When you send an SMS, your phone doesn't talk directly to your friend's phone. It talks to a Cell Tower, which talks to an SMSC (Short Message Service Center), which uses a global routing protocol (SS7 or SMPP) to figure out which carrier your friend belongs to, and finally which physical cell tower they are currently standing near.

Step 1: You hit send. The message goes to your carrier's SMSC.

How it works (Store and Forward)

SMS uses a Store and Forward architecture. If your friend's phone is off, the SMSC holds onto the message and retries later. It relies on the HLR (Home Location Register) to find where the user is.

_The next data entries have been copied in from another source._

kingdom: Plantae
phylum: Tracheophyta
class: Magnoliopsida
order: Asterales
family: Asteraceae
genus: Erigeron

# The logical routing flow

def route_sms(sender, recipient_number, text):
    # 1. Store the message safely on disk
    msg_id = smsc.store(sender, recipient_number, text)
    
    # 2. Ask the global registry: "Who owns this number?"
    carrier_id = hlr.lookup_network(recipient_number)
    
    # 3. Ask that carrier: "Where is this user right now?"
    current_tower = carrier_id.get_current_location(recipient_number)
    
    if current_tower.is_online():
        # 4. Forward the message to that specific cell tower
        current_tower.deliver(msg_id, text)
        smsc.mark_delivered(msg_id)
    else:
        # User's phone is off or in a tunnel.
        # Leave it in the DB, a cron job will retry later!
        smsc.queue_for_retry(msg_id)

Cost

SMS routing has high latency and zero guarantees of ordering. Because it uses Store and Forward, Message 2 might be delivered before Message 1 if different SMSCs route them differently.